Today, the day that I am writing this, is the first day of spring. It has been a long time coming, but the unpredictable weather patterns prove it is here. It is quite appropriate that I spend a part of my day treating a scouring calf. It just comes with the territory, but this year it seems so much worse.

We’ve had calves that were up and running in the morning and dead by evening from pneumonia. We had calves linger on the brink of death only to rally again and die the following week. It’s a disheartening business, this treating of calves.

In my piece of the pasture we faced a record-breaking winter, both in terms of snowfall and temperatures. It gave rise to a harsh calving season and the subsequent sicknesses. For us and for many of our veterinary practice’s clientele, it’s been a winter of dead and dying calves. I know one operation where out of the hundred heifers calved, half died from scours. Even though we wear the hat of both rancher and veterinarian, plenty of our calves have fallen victim. Too bad we don’t have the magic formula.

Speaking of magic formulas, this season all the wives’ tales on curing scouring calves have come out. And, honestly, I am not above trying any and all of them. A thread on Facebook with a plea for help to treat scouring calves boasted 120 comments, some of them advising a slew of commercial products ranging from Resorb to boluses. The vast majority claimed homeopathic remedies that “hadn’t lost a calf in years.”

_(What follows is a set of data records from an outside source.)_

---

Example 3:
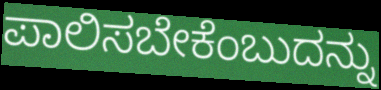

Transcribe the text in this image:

ಪಾಲಿಸಬೇಕೆಂಬುದನ್ನು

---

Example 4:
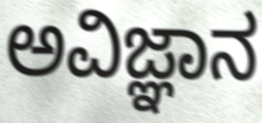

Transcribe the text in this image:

ಅವಿಜ್ಞಾನ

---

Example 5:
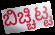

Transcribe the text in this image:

ಬಿಚ್ಚಿಟ್ಟ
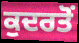
ਕੁਦਰਤੋਂ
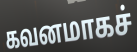
கவனமாகச்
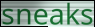
sneaks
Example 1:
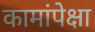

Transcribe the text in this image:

कामांपेक्षा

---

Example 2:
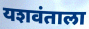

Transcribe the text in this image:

यशवंताला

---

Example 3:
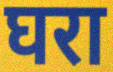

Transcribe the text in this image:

घरा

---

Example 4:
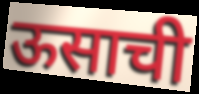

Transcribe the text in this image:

ऊसाची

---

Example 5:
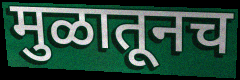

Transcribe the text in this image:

मुळातूनच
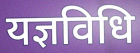
यज्ञविधि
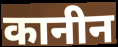
कानीन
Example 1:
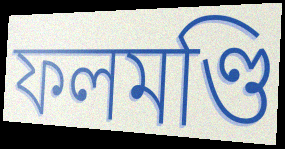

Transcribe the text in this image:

ফলমণ্ডি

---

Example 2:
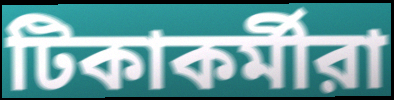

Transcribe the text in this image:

টিকাকর্মীরা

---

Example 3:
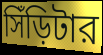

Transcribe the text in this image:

সিঁড়িটার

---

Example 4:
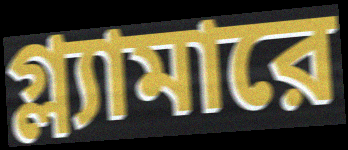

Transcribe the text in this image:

গ্ল্যামারে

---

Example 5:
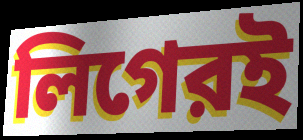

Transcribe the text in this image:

লিগেরই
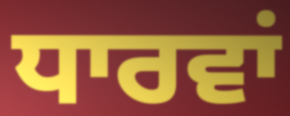
ਧਾਰਵਾਂ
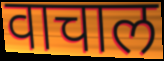
वाचाल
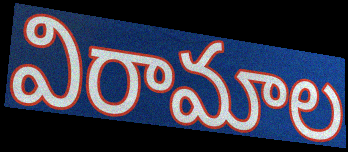
విరామాల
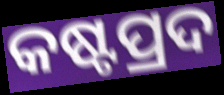
କଷ୍ଟପ୍ରଦ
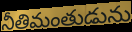
నీతిమంతుడును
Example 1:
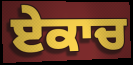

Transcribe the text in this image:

ਏਕਾਚ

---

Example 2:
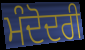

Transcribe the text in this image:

ਮੰਦੋਦਰੀ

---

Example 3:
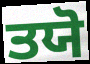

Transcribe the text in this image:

ਤਯੋ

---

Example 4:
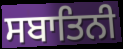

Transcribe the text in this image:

ਸਬਾਤਿਨੀ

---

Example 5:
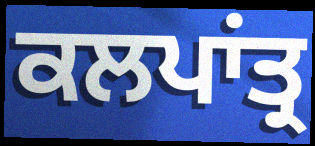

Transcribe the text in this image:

ਕਲਪਾਂਤ੍ਰ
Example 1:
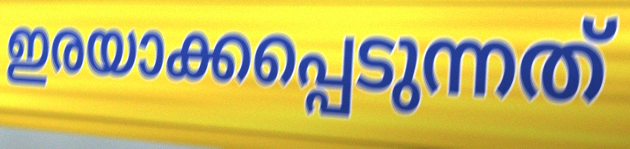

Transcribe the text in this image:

ഇരയാക്കപ്പെടുന്നത്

We’ve all heard about a raw egg down the hatch. What about apple cider vinegar directly in the rumen? Or oregano oil rubbed on the ears? My favorites are drenching with a variety of household food, including Coke, buttermilk, cocoa powder, baby cereal, apple juice, black coffee and instant potatoes – not necessarily together, but that’s an idea too.

Unfortunately the resident veterinarian’s medical sensibilities are repelled by these ideas. He does have his own cocktail treatment, which consists of distilled water, baking soda, electrolytes and dry pasture. It does work a good portion of the time, but still, there is no magic formula.

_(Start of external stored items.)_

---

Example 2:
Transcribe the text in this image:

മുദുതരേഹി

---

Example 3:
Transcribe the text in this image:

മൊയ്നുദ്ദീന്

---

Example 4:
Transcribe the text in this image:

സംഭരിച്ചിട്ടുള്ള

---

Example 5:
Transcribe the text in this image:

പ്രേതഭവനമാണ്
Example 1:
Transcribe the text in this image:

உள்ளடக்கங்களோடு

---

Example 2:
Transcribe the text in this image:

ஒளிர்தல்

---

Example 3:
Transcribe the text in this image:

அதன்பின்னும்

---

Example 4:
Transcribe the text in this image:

The best solution is the end of calving season and the end of winter. Unfortunately, at the end of winter comes spring, the proverbial passageway of “it has to get worse before it gets better.” The next six weeks will consist of alternations of 30 mph winds and rain bursts. There is so much to love about spring, but there is also so much to hate.

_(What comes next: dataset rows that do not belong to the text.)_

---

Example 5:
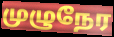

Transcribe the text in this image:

முழுநேர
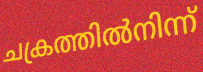
ചക്രത്തിൽനിന്ന്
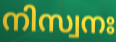
നിസ്വനഃ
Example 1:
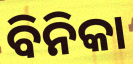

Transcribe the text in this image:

ବିନିକା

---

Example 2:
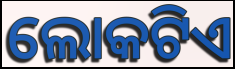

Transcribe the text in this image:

ଲୋକଟିଏ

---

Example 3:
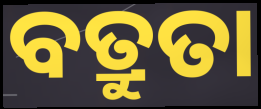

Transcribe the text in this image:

ବତ୍ରୁତା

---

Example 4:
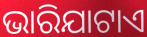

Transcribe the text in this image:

ଭାରିଯାଟାଏ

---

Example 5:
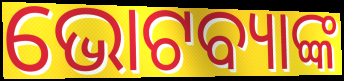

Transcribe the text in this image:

ଭୋଟବ୍ୟାଙ୍କ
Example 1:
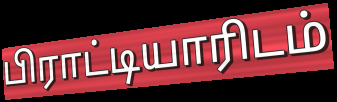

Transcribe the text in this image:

பிராட்டியாரிடம்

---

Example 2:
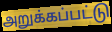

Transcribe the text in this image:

அறுக்கப்பட்டு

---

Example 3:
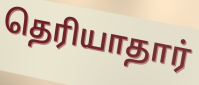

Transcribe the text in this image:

தெரியாதார்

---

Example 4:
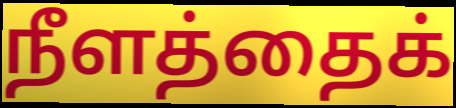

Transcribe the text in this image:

நீளத்தைக்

For a region where winter storms and spring rains are literally our lifeblood, I know I am complaining an awful lot about them. I mean really, the agricultural industry in California was on the brink of extinction until this La Nina weather pattern that produced a wet winter in the West. We aren’t the only ones suffering. The prairies of Oklahoma and Texas burned in a raging wildfire that evaded media attention and the Northeast is threatened by a nor’easter storm that includes 2 feet of snow.

I don’t know if it is climate change, the hundred-year storm or just the stuff of life – but I tell you what, this girl is ready for summer.  end mark

Erica Louder is a freelance writer based in Idaho.